Modern Little Mesters bid to stay at steel landmark

BEHIND one of those corners of inner-city Sheffield we tend not to notice, Stuart Mitchell makes knives from Damascus steel.

Nearby, Andrew Cole and his colleagues make brick rakes and scutch chisels.

Along the way, there are cabinetmakers, silver platers, artists, coat hanging designers, electric motor makers and musicians. At the moment

there are, anyway.

"But in six months this could be an empty shell and the builders could be in."

That, says Derek Morton, is his fear for the future of Portland Works, the 140-year-old Little Mesters workshop near Bramall Lane which in the early 20th century housed the first factory in the world to make stainless steel cutlery.

"There used to be a plaque on the wall for Harry Brearley," remembers Stuart Mitchell, the latest in his family to make knives at Portland.

At the time of the First World War, Brearley brought his new invention of 'rustless steel' to R F Mosley's works at Portland, where the manager renamed it 'stainless'.

Next month, a Sheffield council planning board will consider an application to turn the site of Harry Brearley's first stainless steel production run into 64 apartments and 186 square metres of offices.

There is, as one might imagine, some opposition.

"Portland Works should be part of Sheffield's future as well as its history," says local Green councillor Jillian Creasy. "It's not enough to save the physical building, we need to nurture the living heritage of craftsmen, artists and musicians sharing workspace and skills."

"Portland Works was the first place in the world to produce stainless steel cutlery and remains an active centre for metal working today," adds Central parliamentary candidate for the Labour Party, Paul Blomfield. "We've got enough city centre flats. Let's turn Portland Works into a Heritage Working Museum, maintaining its workshops and showcasing the skills of its craftsmen and women."

Derek Morton is a retired design and technology teacher who was inspired by Portland after a visit during the city's Galvanize festival.

"I'd worked with kids who wanted to go into this kind of work," he says. "But the skills here are being lost."

There is an opportunity, he and many of the Save Portland campaigners agree, to use the enthusiasm of people like Stuart Mitchell and tool forger Andrew Cole to inspire and teach the metalworkers of tomorrow.

Stuart is happy to be called a Little Mester and he'd welcome the opportunity to work with apprentices.

"People have been sat here doing what I'm doing for 100 years," he says.
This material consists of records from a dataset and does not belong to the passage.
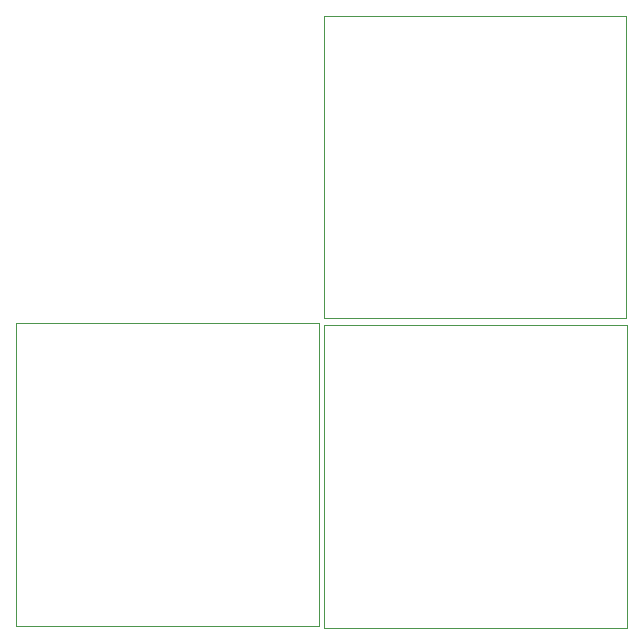
<source format=gbr>
%TF.GenerationSoftware,KiCad,Pcbnew,(5.1.10)-1*%
%TF.CreationDate,2023-09-05T19:57:07-05:00*%
%TF.ProjectId,perovskite_contact_board,7065726f-7673-46b6-9974-655f636f6e74,V3*%
%TF.SameCoordinates,Original*%
%TF.FileFunction,Legend,Top*%
%TF.FilePolarity,Positive*%
%FSLAX46Y46*%
G04 Gerber Fmt 4.6, Leading zero omitted, Abs format (unit mm)*
G04 Created by KiCad (PCBNEW (5.1.10)-1) date 2023-09-05 19:57:07*
%MOMM*%
%LPD*%
G01*
G04 APERTURE LIST*
%ADD10C,0.120000*%
G04 APERTURE END LIST*
D10*
%TO.C,U3*%
X150177500Y-123463000D02*
X150177500Y-97813000D01*
X175827500Y-123463000D02*
X175827500Y-97813000D01*
X150177500Y-97813000D02*
X175827500Y-97813000D01*
X150177500Y-123463000D02*
X175827500Y-123463000D01*
%TO.C,U2*%
X124079000Y-123263000D02*
X124079000Y-97613000D01*
X149729000Y-123263000D02*
X149729000Y-97613000D01*
X124079000Y-97613000D02*
X149729000Y-97613000D01*
X124079000Y-123263000D02*
X149729000Y-123263000D01*
%TO.C,U1*%
X150114000Y-97260000D02*
X150114000Y-71610000D01*
X175764000Y-97260000D02*
X175764000Y-71610000D01*
X150114000Y-71610000D02*
X175764000Y-71610000D01*
X150114000Y-97260000D02*
X175764000Y-97260000D01*
%TD*%
M02*

</source>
He believes that a growing number of young people are taking an interest in his kind of work and a future for Portland should involve education, training and apprenticeships, as well as simply keeping the place open for the 20 companies and 30 or so individuals who currently work there.

The planning proposal is the second to be made by the building owners but thanks to a campaign led by Portland craftspeople, along with enthusiasts like Derek Morton, local politicians and local groups like Sharrow Community Forum, over 50 objections have already been received.

The site has an English Heritage grade II* listing and the redevelopment proposals suggest a sympathetic reworking, similar to Cornish Works, to retain the character of the 1870 building.

"But character is about more than bricks and mortar," says Stuart Mitchell.

"This is actually the last building of its type in Sheffield," adds Andrew Cole. "And it's not derelict; we're still in it!"

It should remain open to do what it was built to do, says Derek Morton.

Derek is pleased to have enlisted the support of the Green and Labour parties and he's hoping the Lib Dem candidate for Sheffield Central, Paul Scriven, will also support the campaign. "It's too important to be

party political," he says.

Objections can still be lodged at the council's planning website, which is available through the Portlands Works website.

Other key issues include the proximity of the Stag Works building, host to several noisy bands whose night-time practice could be an issue to residents in the new flats, and the counterpart is that the day-time noise of forges and grinding wheels would make it hard to rehouse the workshops.

"I'd probably have to wind my business up," says Andrew Cole of Wigfull Tools. "It would cost hundreds of thousands of pounds to move my machinery and it wouldn't be viable."

"I love this building," says Stuart Mitchell. "I'd like to see it done up but to turn it into flats would be sacrilege."

The campaigners agree the building needs some renovation but Derek says it is structurally sound and in the long term, they'd like to see it providing educational opportunities as well as a base for modern craftspeople, artists and metalworkers.

Ideas include a trust or a cooperative and maybe even bids to heritage charities or the National Lottery to set up a working heritage site.

"It would be nice for schools to be able to come down and see how things are made," says Andrew Cole.

"It's the final chance to grab a piece of our working heritage and do something constructive with it," says Derek Morton.

The centenary of Harry Brearley's creation of stainless steel is in 2013 and it would be nice if the site of its first manufacture were still here then, says Stuart Mitchell.

"Once it's gone, it's gone," he says. "I'd hate to think that in another 100 years' time there might be a campaign to build something to commemorate the history of stainless steel. Not while we're already here."